Sweet Deal members would also play the part of paralegals and even stole an attorney's identity to set up a bank account to launder money through, according to Rice.
“At these closings everything was fake, except the money being stolen,” she said. “Once they had stolen the mortgage proceeds, they had no reason to keep making mortgage payments and they let the property fall into foreclosure.”
As for the actual property owners, “they were unaware it was being sold from under them,” said Abigail Margulies, head of the Crimes Against Real Estate division.
She explained that because the owners were in the dark and the buyers and sellers were fictitious, no one was making the mortgage payments, which caused the homes to foreclose.
“They are pursuing remedies in civil court,” she added.
A second scheme involved defrauding the County government by renting properties they had purchased through straw buyers before and during foreclosure proceedings. Some of these properties qualified for low-income subsidies through the county, but the checks could only be issues to the owners who were on record, in this case, the straw buyers. To get around this, Sweet Deal members allegedly submitted fake deeds to the program indicating they owned the properties and were able to steal more than $80,000 in subsidies.
“Sweet and his co-conspirators used their knowledge of the mortgage industry for their own financial gain at the expense of innocent consumers, financial institutions and the Nassau County government,” superintendent of Banks for New York State Richard Neiman said. “[We] will continue to work with our law enforcement partners to ferret out these fraudulent schemes and bring unscrupulous individuals to justice.”
Both Sweet and Benjamin now face enterprise corruption, two counts of Grand Larceny in the first and third degrees, and 32 in the second. They have also been charged with money laundering, scheme to defraud, conspiracy, identity theft and falsifying business records. If convicted, they could serve a maximum jail sentence of 25 years.
They could have company though. Twelve of the 15 others indicted in the case also face up to 25 years if found guilty.
- Real estate broker Stephanie Watkins, 36, of Amityville.
- Mortgage originators Sophia Welsh, 43, of West Babylon, John DiCanio, 37, of Islip Terrace, and Carlos Irizarry, 34, of Long Beach.
- Attorneys Larinzo Clayton, 45, of Westbury, and Ethan Serlin, 40, of Dix Hills
- High-end car dealer Alfred Gary, 44 of Englewood, N.J.
- Appraiser Radamex Velasquez, 34, of Valley Stream.
- Straw buyers James Grant, 35, of Brooklyn, and Allen Woods, 35, of Hempstead.
- Vertus Vielot, 35, of Baldwin, and Yves Mathieu, 45, of Elmont.
They also face different charges including enterprise corruption, money laundering, conspiracy and grand larceny.
Three of the defendants were only charged with falsifying business records and face up four years in prison. They are tax preparer Lyshaan Hall, 33, of Brooklyn, and two bank employees, Sonia Panameno, 29, of Mineola, and Roxanna Calero, 33, of Brooklyn.
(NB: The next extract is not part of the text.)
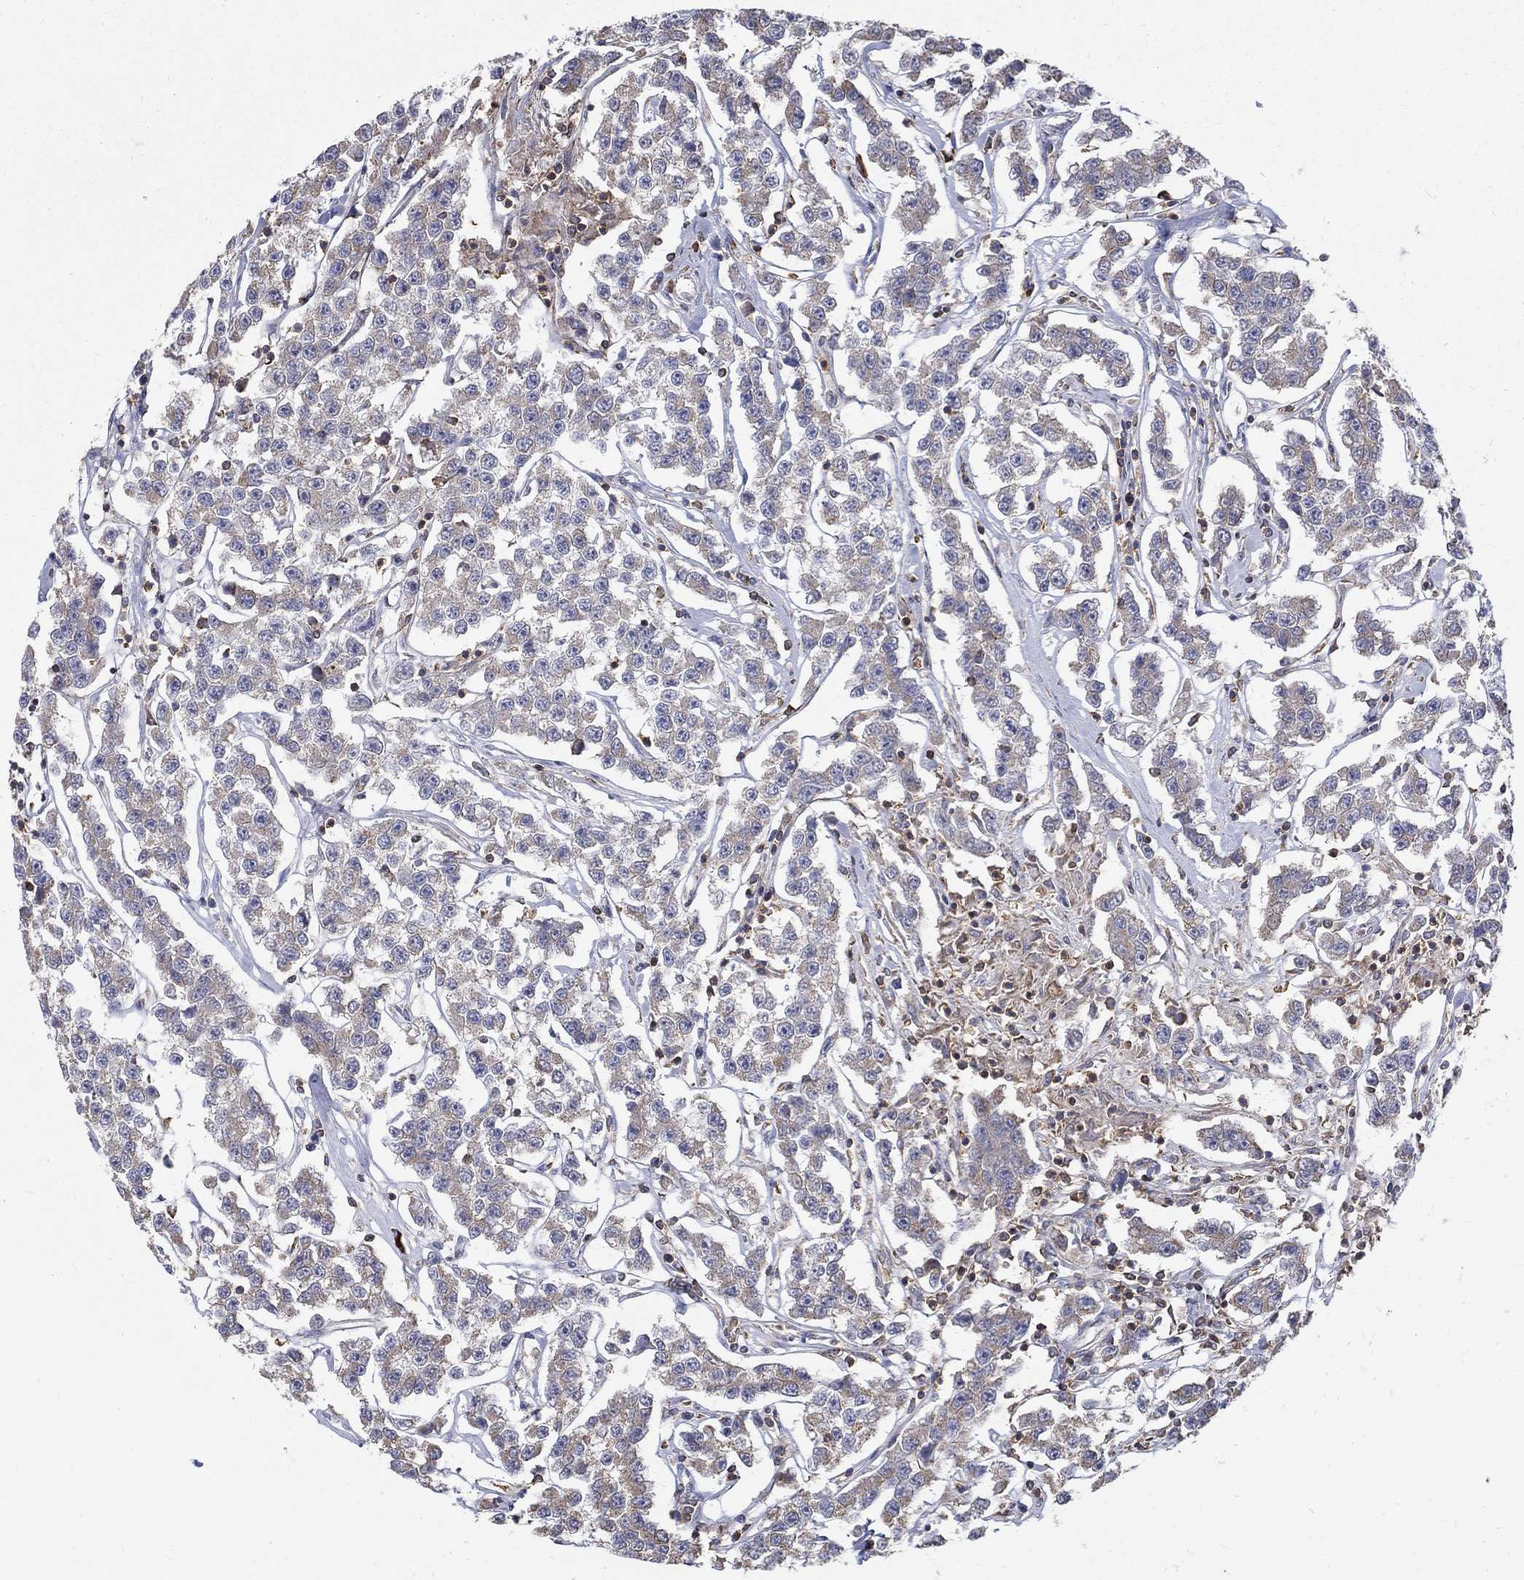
{"staining": {"intensity": "weak", "quantity": "<25%", "location": "cytoplasmic/membranous"}, "tissue": "testis cancer", "cell_type": "Tumor cells", "image_type": "cancer", "snomed": [{"axis": "morphology", "description": "Seminoma, NOS"}, {"axis": "topography", "description": "Testis"}], "caption": "DAB immunohistochemical staining of human seminoma (testis) shows no significant staining in tumor cells.", "gene": "AGAP2", "patient": {"sex": "male", "age": 59}}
Panameno had worked for Bank of America and Calero for Washington Mutual.
The banks affected by the fraud included those that still exist and some that have since gone under or merged with others.
“Mortgage fraud hurts every honest, hard-working citizen by making it more difficult to get good mortgage rates and destroys communities when houses fall into foreclosure and end up board-up or sold for less than their original value,” Ride said. “Thanks to the meticulous and thorough work by prosecutors and investigators in my office we were able to pull down this $20 million house of cards.”